Across the street, another developer hopes to put in 100 new housing units with 20 of them earmarked for people with “low” income, or 50 percent of AMI.
That affordable housing production program is one of the only reasons that an apartment in Santa Monica, especially one walking distance from a future light rail station, could be affordable to someone making less than $20,000 a year.
Still, 38 affordable units is a drop in the bucket, considering officials estimate that Los Angeles County needs to build nearly half-a-million new affordable housing units to ease the burden placed on renters by rising rents.
If Santa Monica’s zoning were relaxed, it could help shore up the number of affordable housing units that were built by private developers.
“If the allowed densities were increased, it’s likely to increase the value of the underlying land,” said Agle. “That would be mitigated by the fact that, if you could build more housing on the site, the land cost per unit would be reduced.”

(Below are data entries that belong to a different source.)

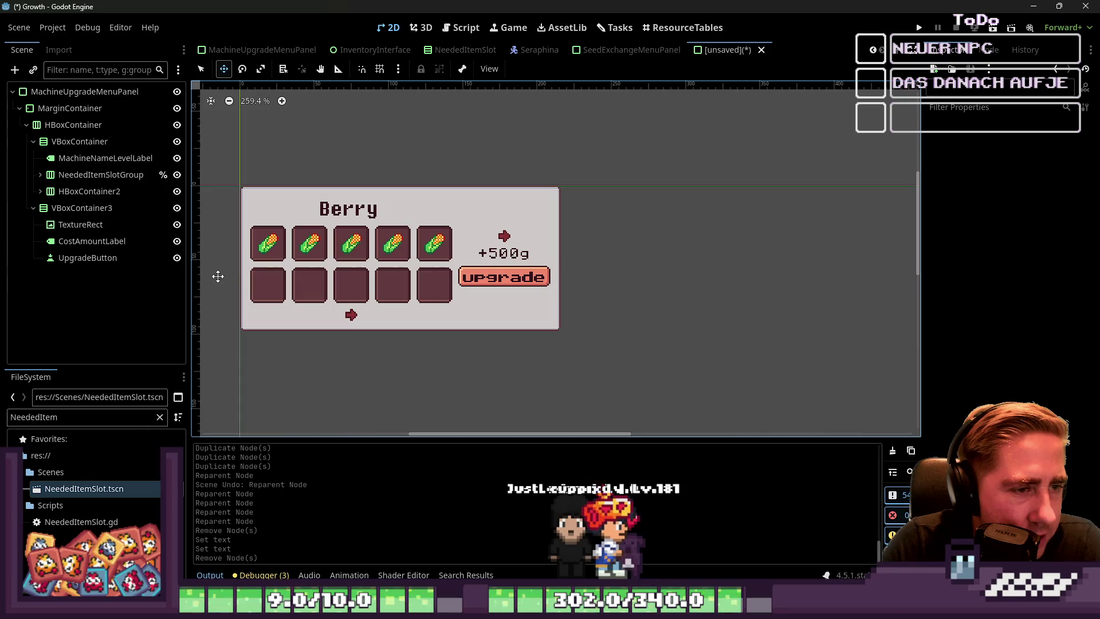
Step: Inspect the left column and cost-and-button column, expanding the arrow row's children
scroll(669, 270, "down", 1)
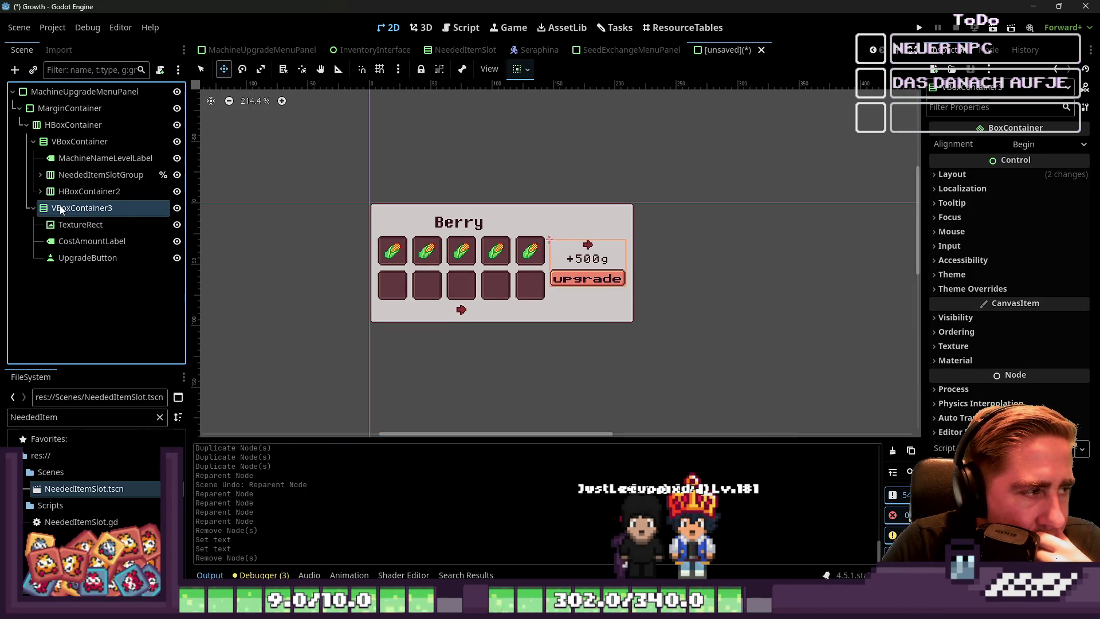
left_click(37, 143)
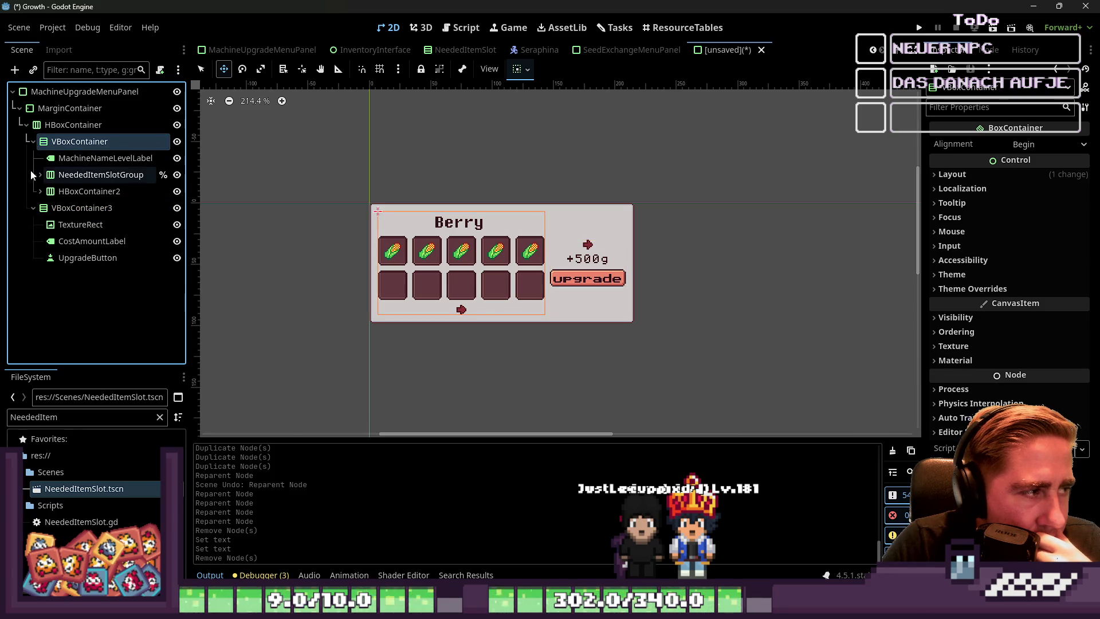
left_click(32, 141)
left_click(33, 159)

And, if the developer could build more housing, because the AHPP requires a percentage of the total project to be deed-restricted, it would mean more affordable units per project.
Of all the housing produced in Santa Monica in the past 20 years, 38 percent of it is “affordable to low and moderate income households,” Agle said.

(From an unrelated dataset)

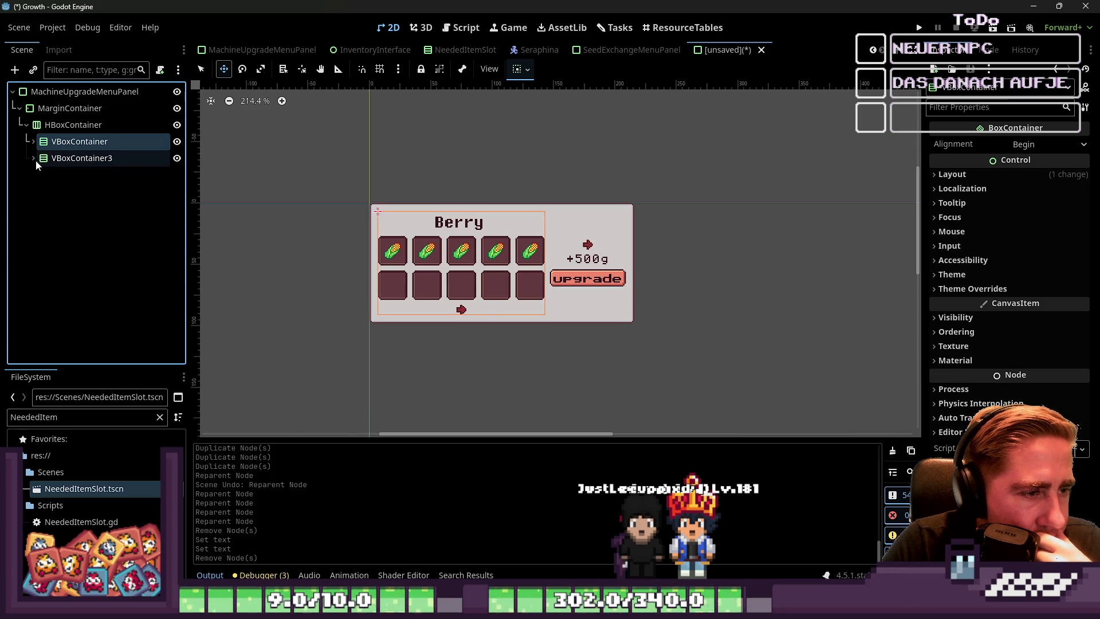
left_click(66, 158)
left_click(66, 144)
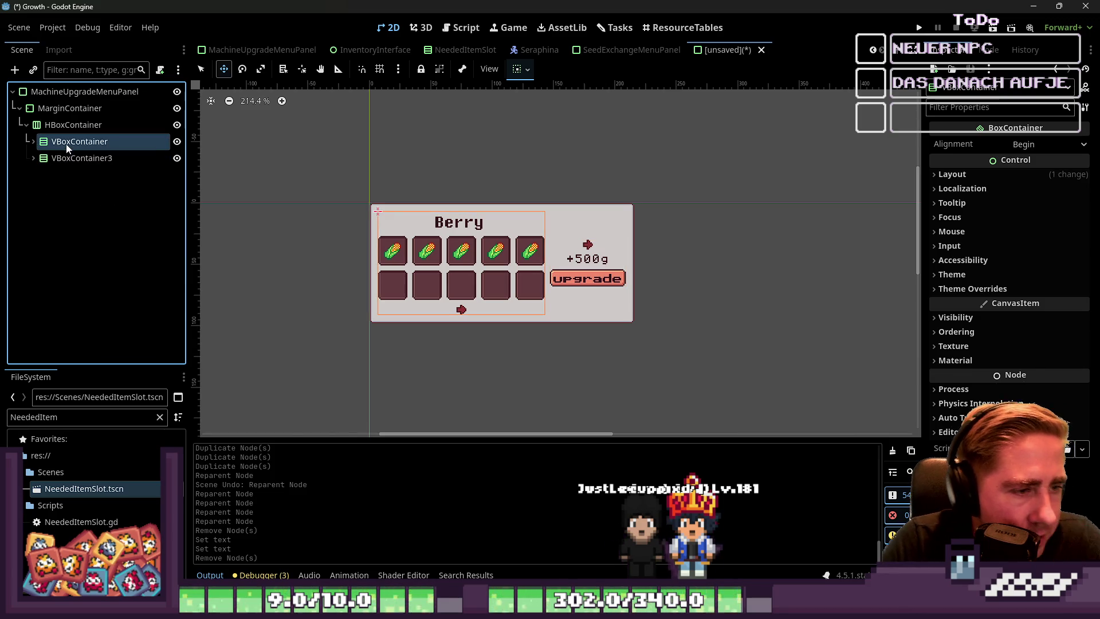
left_click(33, 141)
left_click(40, 190)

For-profit developers have built about 1,000 deed-restricted in the city, but they aren’t the only ones addressing the need for affordable housing in the city.
Nonprofits and Affordable Housing in Santa Monica
Since its formation in 1982, the nonprofit Community Corporation of Santa Monica (CCSM) has become one of the city’s leading producers of housing for lower income families.
But unlike market-rate developers, CCSM and other nonprofits cannot rely on market-rate rents to help subsidize housing.
As a result, they rely on public money, grants, and other funding sources, much of which has recently dried up.
“Historically, because the City was making a contribution… we were very successful when it came to competing for state and federal sources,” Letts said. Until 2012, the City of Santa Monica contributed about $15 million a year to affordable housing production projects from funds it got through its local redevelopment agency (RDA).
Two years ago, however, the State killed RDAs throughout California – there were about 400 – eliminating many nonprofit housing developers’ primary source of funding.
“Over a billion dollars a year was in the [State] financing system in order to get affordable housing done” before RDAs were eliminated, Letts said. “Throughout the state of California, every community is reeling from” the loss of that money.
“It’s going to take years to be able to build ourselves back up,” she said.
There are some state answers to the affordable housing funding crisis, like using cap-and-trade funds to help build affordable housing near transit, since low-income commuters are more likely to take buses and trains to work.
Still, it won’t be enough to make up for the loss of RDAs. That’s why Santa Monica is considering raising fees on property transfers that could help shore up affordable housing funding by about $10 million a year.
With rents as high as they are in Santa Monica, demand for below market-rate housing keeps growing.
As of January, CCSM had about 3,500 on its marketing (or, waiting) list, which it opens to new people every year and only about 10 percent of CCSM’s 1,700 units turn over each year.
“Everybody wants to pay a reasonable price for housing. And reasonable depends on their circumstances,” Letts said. “It diminishes everybody’s quality of life when the vast majority of income goes to rent.”